Step 1: Turn Words into Vectors

The first step inside a transformer is to associate each word with a long list of numbers called an embedding. Training only works with continuous values, so language has to be encoded numerically. Each embedding needs to capture the meaning of its word.

Tokens mapped to embedding vectors

Token embeddings: words are mapped to lists of numbers (vectors)

Attention Refines Meaning Using Context

What makes transformers special is an operation called attention. It lets every embedding talk to every other embedding, refining their meanings based on context in parallel. For example, the numbers encoding "bank" get updated when the surrounding words are "river" and "jumped into," nudging the representation toward riverbank.

Attention modifies word representations based on context

Attention contextualizes word meanings (e.g. "bank" near "river")

Feedforward Network and Repeated Layers

Transformers also include a feedforward neural network (MLP), which gives the model extra capacity to store patterns about language. Data flows through many alternating layers of attention and MLP blocks, and with each pass the embeddings get richer.

Repeated blocks of attention and MLP across many layers

Data flows through many layers of attention + MLP blocks

Final Step: Predict the Next Token

At the end, one final function operates on the last vector in the sequence. By now it's been enriched by all the surrounding context and everything the model learned during training. The result is a probability for every possible next word.

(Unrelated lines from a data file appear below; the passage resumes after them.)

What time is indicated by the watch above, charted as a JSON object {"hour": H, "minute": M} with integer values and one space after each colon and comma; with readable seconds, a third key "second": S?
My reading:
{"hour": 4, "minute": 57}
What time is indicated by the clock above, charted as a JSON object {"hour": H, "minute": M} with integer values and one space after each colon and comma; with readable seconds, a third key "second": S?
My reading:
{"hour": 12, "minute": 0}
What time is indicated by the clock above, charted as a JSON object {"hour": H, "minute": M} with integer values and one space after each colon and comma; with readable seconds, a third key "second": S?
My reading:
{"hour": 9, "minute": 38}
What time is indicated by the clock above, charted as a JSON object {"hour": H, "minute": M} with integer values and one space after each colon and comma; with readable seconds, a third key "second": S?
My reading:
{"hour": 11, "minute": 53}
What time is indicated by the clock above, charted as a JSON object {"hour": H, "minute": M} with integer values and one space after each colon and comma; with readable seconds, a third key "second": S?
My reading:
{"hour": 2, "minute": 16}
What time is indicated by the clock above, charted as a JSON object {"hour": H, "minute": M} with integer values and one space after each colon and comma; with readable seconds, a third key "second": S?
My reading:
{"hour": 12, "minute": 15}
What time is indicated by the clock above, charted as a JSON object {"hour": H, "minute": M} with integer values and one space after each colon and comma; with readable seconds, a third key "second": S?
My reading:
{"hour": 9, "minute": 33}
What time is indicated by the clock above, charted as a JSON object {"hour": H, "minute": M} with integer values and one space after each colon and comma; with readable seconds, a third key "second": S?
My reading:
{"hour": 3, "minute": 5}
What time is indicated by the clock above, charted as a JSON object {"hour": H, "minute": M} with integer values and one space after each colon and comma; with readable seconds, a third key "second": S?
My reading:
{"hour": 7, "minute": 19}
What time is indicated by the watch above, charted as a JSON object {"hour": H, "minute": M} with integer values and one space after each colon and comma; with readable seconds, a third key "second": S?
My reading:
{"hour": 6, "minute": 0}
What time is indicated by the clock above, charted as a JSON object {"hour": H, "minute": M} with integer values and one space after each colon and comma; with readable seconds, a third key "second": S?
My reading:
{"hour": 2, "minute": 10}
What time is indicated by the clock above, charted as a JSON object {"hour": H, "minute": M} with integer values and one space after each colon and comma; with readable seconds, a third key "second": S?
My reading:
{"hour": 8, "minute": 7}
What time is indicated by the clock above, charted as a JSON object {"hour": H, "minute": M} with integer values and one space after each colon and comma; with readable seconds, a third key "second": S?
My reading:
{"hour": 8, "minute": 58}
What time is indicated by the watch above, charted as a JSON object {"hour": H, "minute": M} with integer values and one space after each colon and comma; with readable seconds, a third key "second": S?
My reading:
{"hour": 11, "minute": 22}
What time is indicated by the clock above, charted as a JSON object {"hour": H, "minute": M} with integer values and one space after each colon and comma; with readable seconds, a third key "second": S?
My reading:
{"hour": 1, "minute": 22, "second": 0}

Final prediction: probability distribution over next tokens

The final output: a probability for every possible next word

Researchers design the framework, but the specific behavior is emergent. It's a product of how those hundreds of billions of parameters shake out during training. That's what makes it so hard to understand why the model says what it says.

Conclusion

At the end of the day, an LLM is a predictive text engine. It's a massive mathematical function whose billions of parameters were tuned on internet-scale text, then refined with human feedback to be genuinely useful. Everything else (the chat interface, the seemingly intelligent responses) is just that prediction step on repeat.